A hilarious and heartwarming romantic comedy that examines how the unlikeliest of loves can bloom in – well, the most likely of places. Perfect for fans of The Hating Game and The Soulmate Equation.
When Cece James agrees to be cast as a ‘Juliet’ on the next season of the hit television show Marry Me, Juliet, it’s certainly not for the right reasons. She’s knee deep in debt and desperate for the associated pay cheque. The last thing on her mind is the hunky ‘Romeo’ waiting for her at the end of the gravel driveway.
But Dylan Jayasinghe Mellor isn’t your usual fame-hungry TV star. An Olympic gold medallist with calloused hands, kind eyes and a propensity for panic attacks, it turns out he’s not here for the right reasons either. As spokesperson for a men’s mental health foundation, and the franchise’s first non-white male lead, Dylan’s got a charity to plug and something to prove.
When Cece gets eliminated on the first night, it seems like her and Dylan’s awkward first meeting will be their last conversation.

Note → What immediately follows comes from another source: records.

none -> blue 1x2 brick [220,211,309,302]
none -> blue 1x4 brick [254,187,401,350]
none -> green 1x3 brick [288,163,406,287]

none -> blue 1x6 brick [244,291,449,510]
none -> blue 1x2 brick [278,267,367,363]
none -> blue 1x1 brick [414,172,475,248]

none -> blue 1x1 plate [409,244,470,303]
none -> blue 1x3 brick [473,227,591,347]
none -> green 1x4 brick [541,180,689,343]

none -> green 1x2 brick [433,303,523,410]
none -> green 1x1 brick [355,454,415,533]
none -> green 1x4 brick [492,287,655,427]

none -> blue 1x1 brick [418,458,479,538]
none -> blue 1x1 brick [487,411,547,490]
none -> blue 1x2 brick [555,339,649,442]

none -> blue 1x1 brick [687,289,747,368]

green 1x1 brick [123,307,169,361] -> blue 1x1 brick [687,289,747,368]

But when the TV set is shut down unexpectedly, Cece and Dylan suddenly get a little more time together than they’d expected.

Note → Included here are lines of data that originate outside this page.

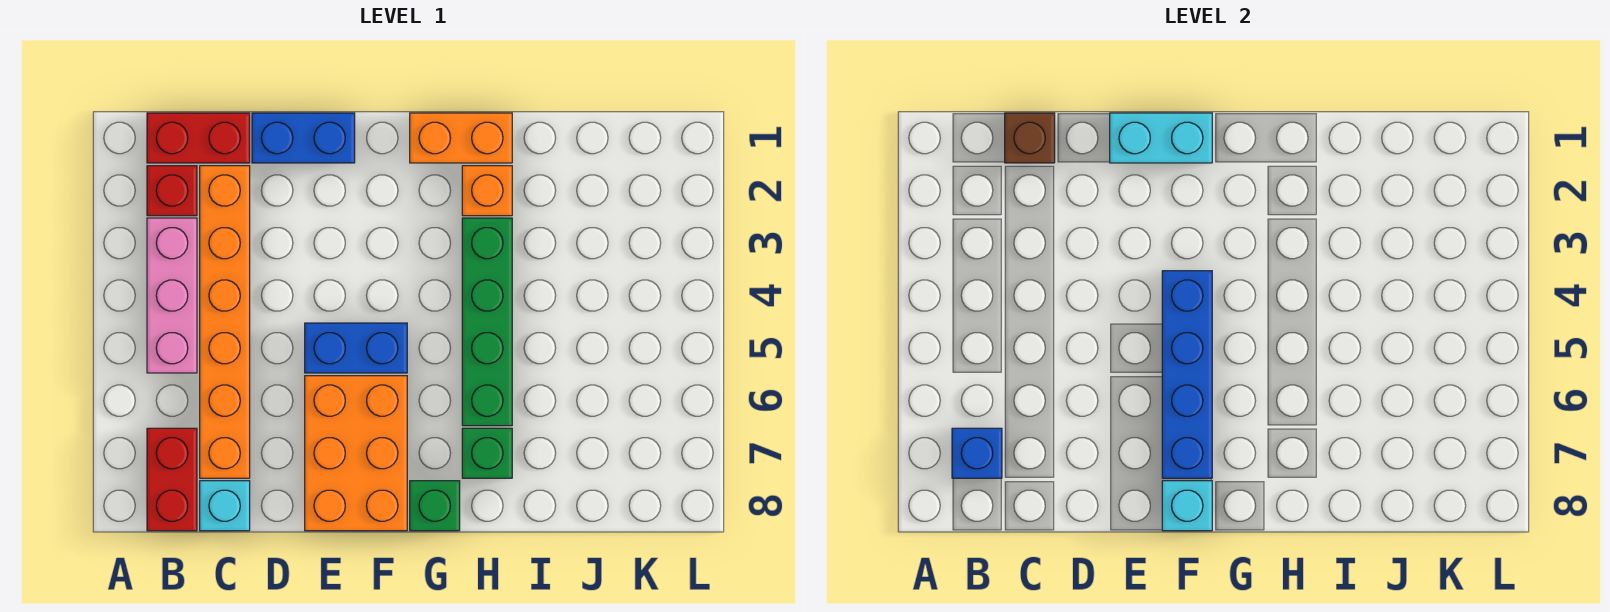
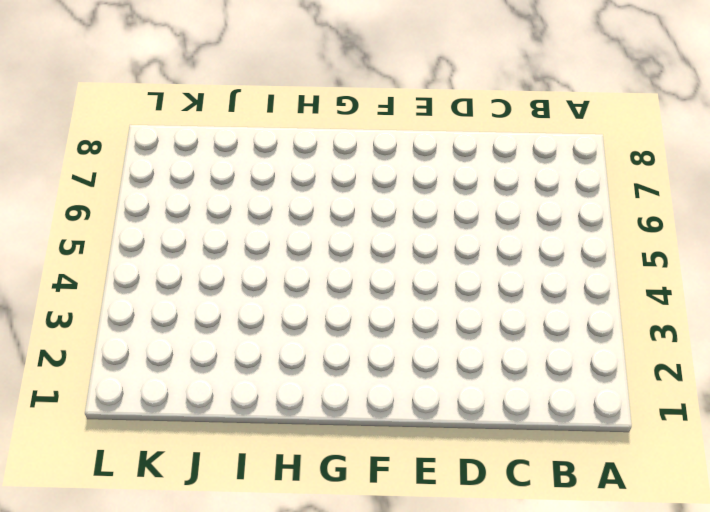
none -> red 1x2 brick [147,113,250,163]
none -> red 1x1 brick [147,166,197,216]
none -> pink 1x3 brick [147,218,197,373]

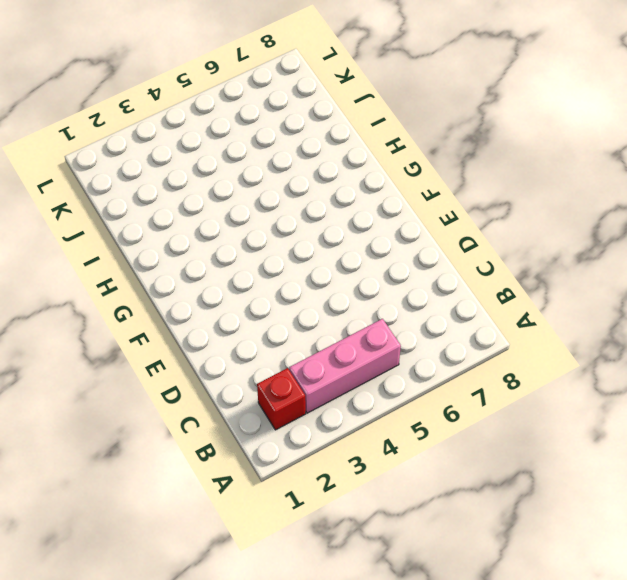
none -> red 1x2 brick [147,113,250,163]
none -> red 1x2 brick [147,428,197,531]
none -> orange 1x6 brick [200,166,250,478]

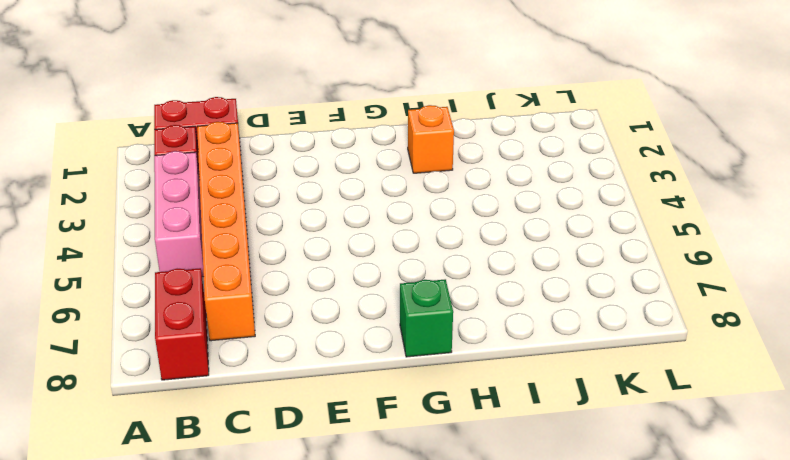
none -> cyan 1x1 brick [200,481,250,531]
none -> blue 1x2 brick [252,113,355,163]
none -> blue 1x2 brick [305,323,407,373]

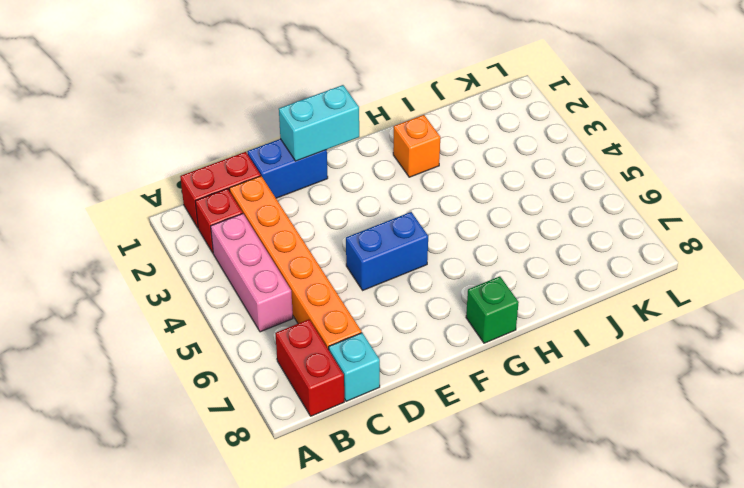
none -> orange 2x3 brick [305,376,407,531]
none -> orange 1x2 brick [410,113,512,163]
none -> green 1x4 brick [462,218,512,426]

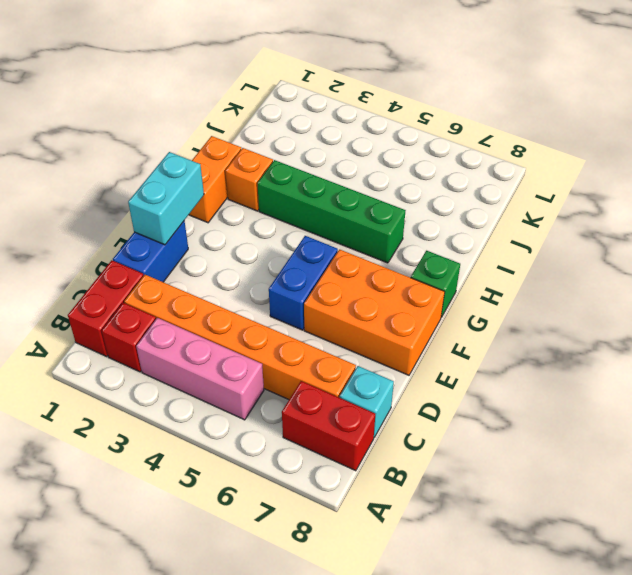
none -> green 1x1 brick [462,428,512,478]
none -> blue 1x1 brick [952,428,1002,478]
none -> brown 1x1 brick [1005,113,1055,163]

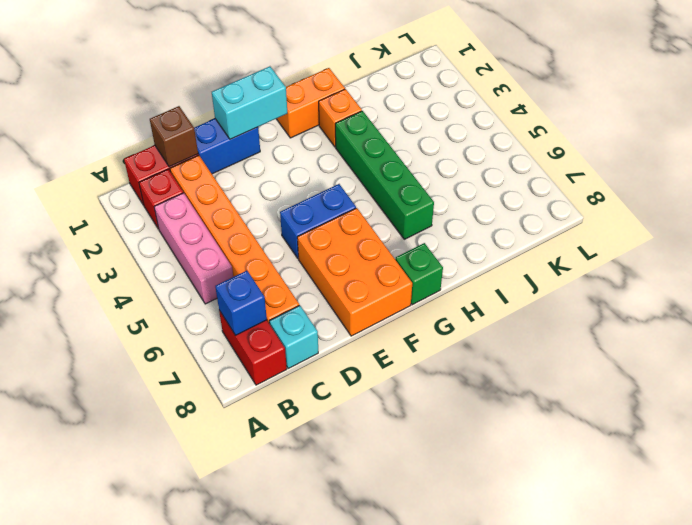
none -> green 1x1 brick [462,428,512,478]
none -> blue 1x4 brick [1162,271,1212,478]
none -> cyan 1x1 brick [1162,481,1212,531]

Will love bloom when the cameras stop rolling?
‘Jodi never fails to deliver humour, wisdom, and heart.’ Kylie Scott, New York Times bestselling author
Jodi McAlister PhD is an author and academic from Kiama, NSW. Her academic work focuses on the history of love, sex, women and girls, popular culture and fiction. It means that reading romance novels and watching The Bachelor is technically work for her. She is the author of romance novels Here for the Right Reasons, Can I Steal You For a Second? and Not Here to Make Friends, and young adult novels Valentine, Ironheart, Misrule and Libby Lawrence Is Good At Pretending. She is currently a Senior Lecturer in Writing, Literature and Culture at Deakin University in Melbourne. For more, visit jodimcalister.com.au.
Publisher: Simon & Schuster Australia (July 6, 2022)
Length: 336 pages
Raves and Reviews
‘The book's plotline is far from formulaic … it brings elements to this fictional show that reality TV is lacking outside of the novel … an example that these fun reads can still be works of substance, despite the stereotypes.’